(Items drawn from a dataset)
>>

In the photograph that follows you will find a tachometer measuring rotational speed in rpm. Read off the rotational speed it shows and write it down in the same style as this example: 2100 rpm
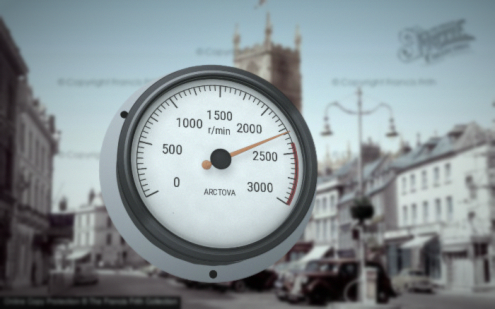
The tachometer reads 2300 rpm
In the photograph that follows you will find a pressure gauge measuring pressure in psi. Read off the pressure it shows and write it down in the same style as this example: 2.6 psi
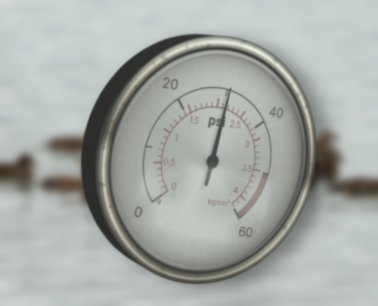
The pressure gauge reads 30 psi
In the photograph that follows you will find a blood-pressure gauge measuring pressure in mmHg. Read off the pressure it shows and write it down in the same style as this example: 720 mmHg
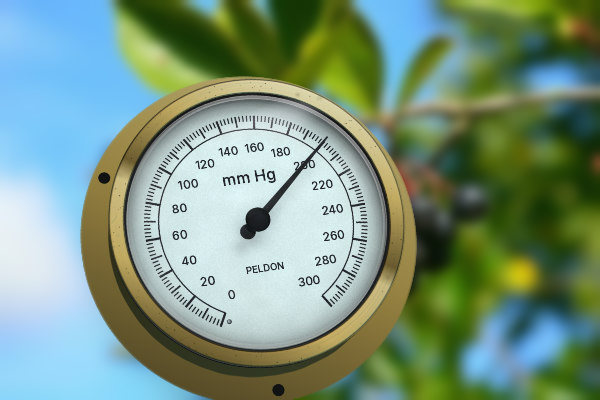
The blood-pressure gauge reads 200 mmHg
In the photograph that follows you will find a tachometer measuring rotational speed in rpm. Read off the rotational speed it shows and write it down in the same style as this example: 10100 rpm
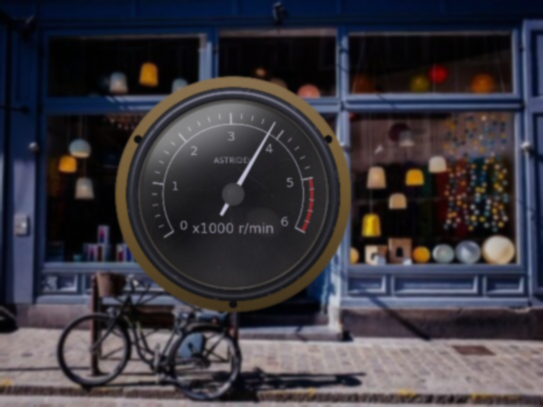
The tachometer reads 3800 rpm
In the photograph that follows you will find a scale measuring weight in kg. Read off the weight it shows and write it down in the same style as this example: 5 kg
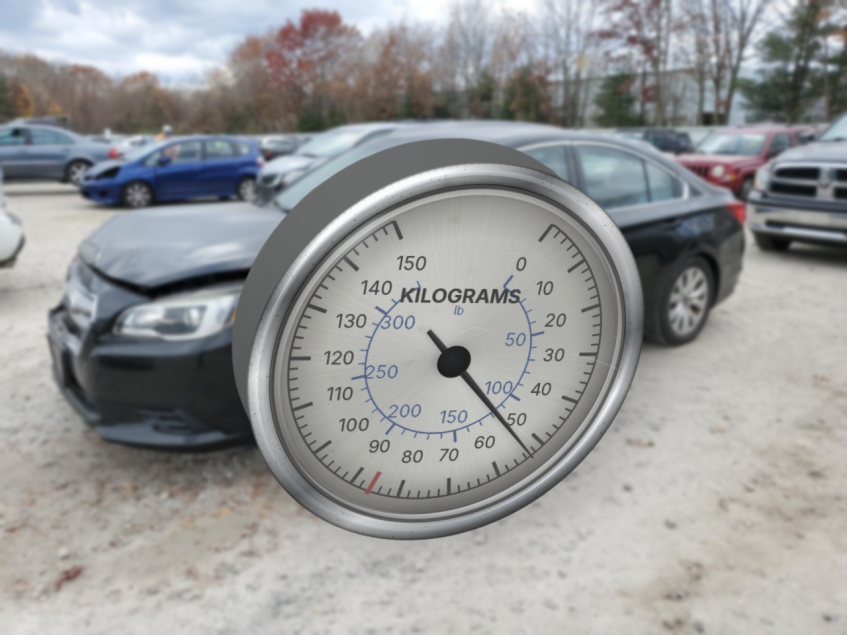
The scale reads 53 kg
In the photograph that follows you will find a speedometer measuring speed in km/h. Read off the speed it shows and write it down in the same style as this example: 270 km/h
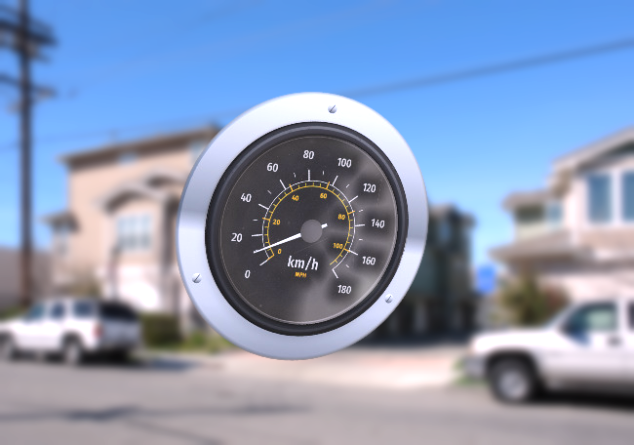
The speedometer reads 10 km/h
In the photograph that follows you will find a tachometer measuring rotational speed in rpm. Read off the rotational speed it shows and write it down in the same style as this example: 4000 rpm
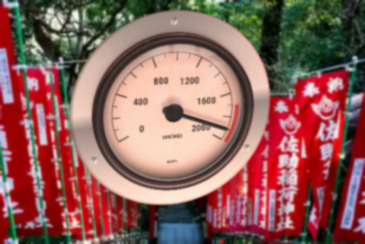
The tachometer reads 1900 rpm
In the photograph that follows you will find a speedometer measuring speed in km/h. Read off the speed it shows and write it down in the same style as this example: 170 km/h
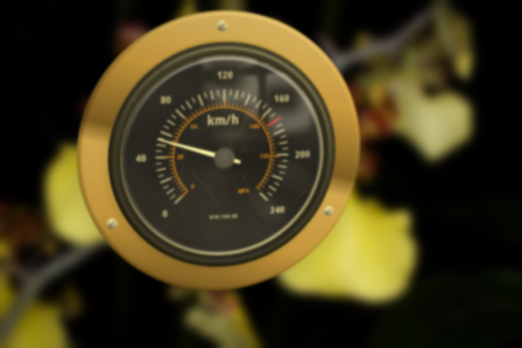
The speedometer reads 55 km/h
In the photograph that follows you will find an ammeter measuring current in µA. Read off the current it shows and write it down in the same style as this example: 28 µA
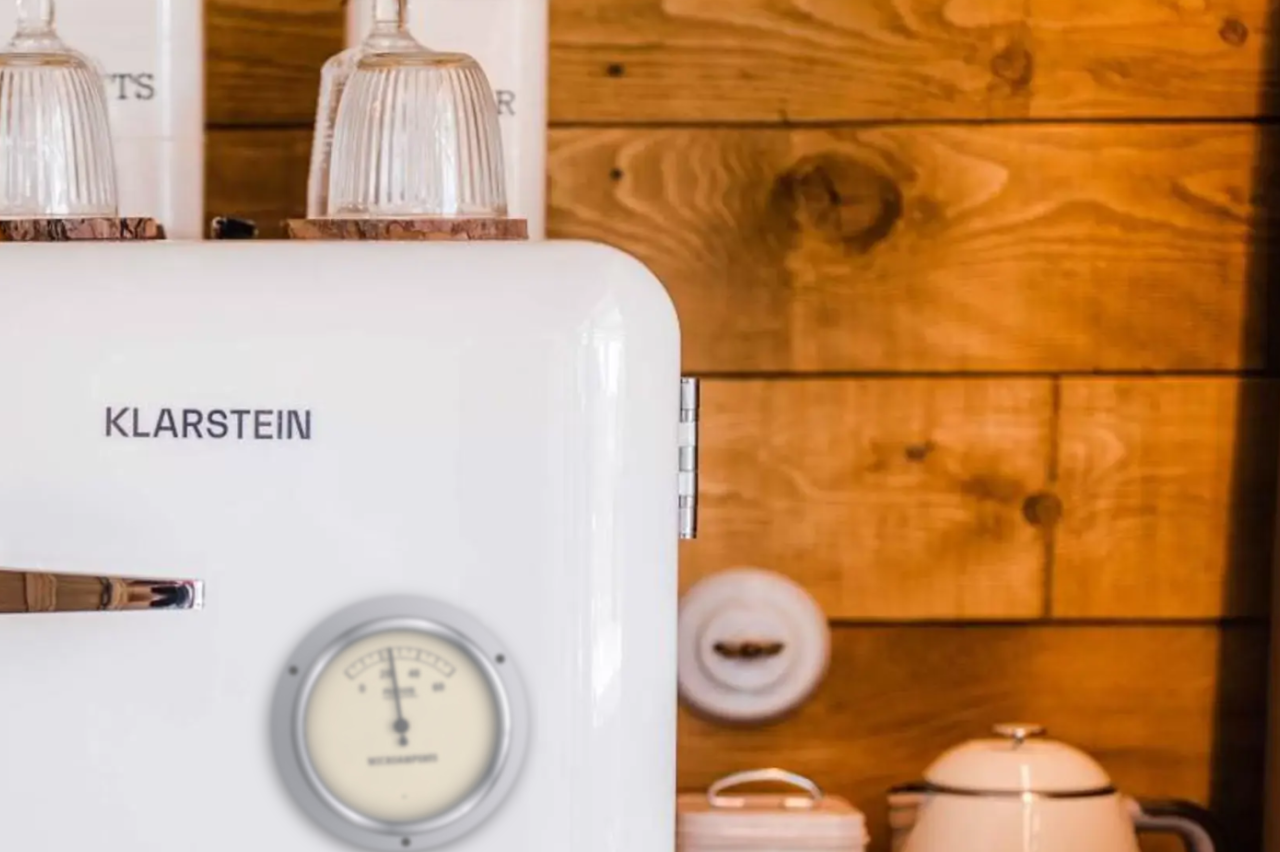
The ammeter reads 25 µA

<<

### Task description
Print, word for word, every line from the beginning of the rows up to and including the line containing "The tachometer reads 3800 rpm". Omit the pictures from your answer.

### Problem solution
In the photograph that follows you will find a tachometer measuring rotational speed in rpm. Read off the rotational speed it shows and write it down in the same style as this example: 2100 rpm
The tachometer reads 2300 rpm
In the photograph that follows you will find a pressure gauge measuring pressure in psi. Read off the pressure it shows and write it down in the same style as this example: 2.6 psi
The pressure gauge reads 30 psi
In the photograph that follows you will find a blood-pressure gauge measuring pressure in mmHg. Read off the pressure it shows and write it down in the same style as this example: 720 mmHg
The blood-pressure gauge reads 200 mmHg
In the photograph that follows you will find a tachometer measuring rotational speed in rpm. Read off the rotational speed it shows and write it down in the same style as this example: 10100 rpm
The tachometer reads 3800 rpm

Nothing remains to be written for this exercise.